▸ **THE RECORDS**:
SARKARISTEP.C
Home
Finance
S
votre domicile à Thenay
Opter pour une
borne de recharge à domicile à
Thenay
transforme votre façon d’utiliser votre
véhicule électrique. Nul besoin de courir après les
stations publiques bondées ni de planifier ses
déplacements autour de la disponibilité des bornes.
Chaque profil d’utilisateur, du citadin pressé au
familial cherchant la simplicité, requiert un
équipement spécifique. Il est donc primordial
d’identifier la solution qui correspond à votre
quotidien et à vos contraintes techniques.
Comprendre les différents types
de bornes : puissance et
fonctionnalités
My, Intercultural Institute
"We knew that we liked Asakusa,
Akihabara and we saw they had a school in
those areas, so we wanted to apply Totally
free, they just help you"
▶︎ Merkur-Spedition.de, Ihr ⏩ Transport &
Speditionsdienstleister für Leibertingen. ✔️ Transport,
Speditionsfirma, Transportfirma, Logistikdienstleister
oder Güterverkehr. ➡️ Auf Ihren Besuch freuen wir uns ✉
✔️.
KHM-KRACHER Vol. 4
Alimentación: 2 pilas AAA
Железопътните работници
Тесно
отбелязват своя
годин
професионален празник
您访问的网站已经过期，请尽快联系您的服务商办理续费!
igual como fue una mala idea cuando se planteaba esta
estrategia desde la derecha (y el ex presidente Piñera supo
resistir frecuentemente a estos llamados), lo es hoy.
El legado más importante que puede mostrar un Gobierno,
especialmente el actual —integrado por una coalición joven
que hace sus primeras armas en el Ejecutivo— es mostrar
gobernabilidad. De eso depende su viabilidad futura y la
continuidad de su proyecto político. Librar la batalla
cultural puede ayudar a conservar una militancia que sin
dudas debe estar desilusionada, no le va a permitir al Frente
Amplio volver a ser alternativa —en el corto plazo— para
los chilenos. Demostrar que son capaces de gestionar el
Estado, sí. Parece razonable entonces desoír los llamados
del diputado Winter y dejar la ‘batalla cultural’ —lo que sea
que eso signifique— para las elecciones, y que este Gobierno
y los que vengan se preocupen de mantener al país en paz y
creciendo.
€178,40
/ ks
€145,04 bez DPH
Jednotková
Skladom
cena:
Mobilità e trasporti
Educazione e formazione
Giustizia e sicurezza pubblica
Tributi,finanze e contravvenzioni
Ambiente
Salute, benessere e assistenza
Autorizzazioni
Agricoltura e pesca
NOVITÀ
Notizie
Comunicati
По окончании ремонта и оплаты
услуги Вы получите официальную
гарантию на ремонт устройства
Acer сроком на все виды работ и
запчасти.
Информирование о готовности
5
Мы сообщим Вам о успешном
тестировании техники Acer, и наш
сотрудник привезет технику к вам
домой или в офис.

▸ **REQUIRED ACTION**:
Retrieve each line of the data in which the word "Gobierno" can be found.

▸ **OUTPUT FOR THIS EXERCISE**:
El legado más importante que puede mostrar un Gobierno,
que eso signifique— para las elecciones, y que este Gobierno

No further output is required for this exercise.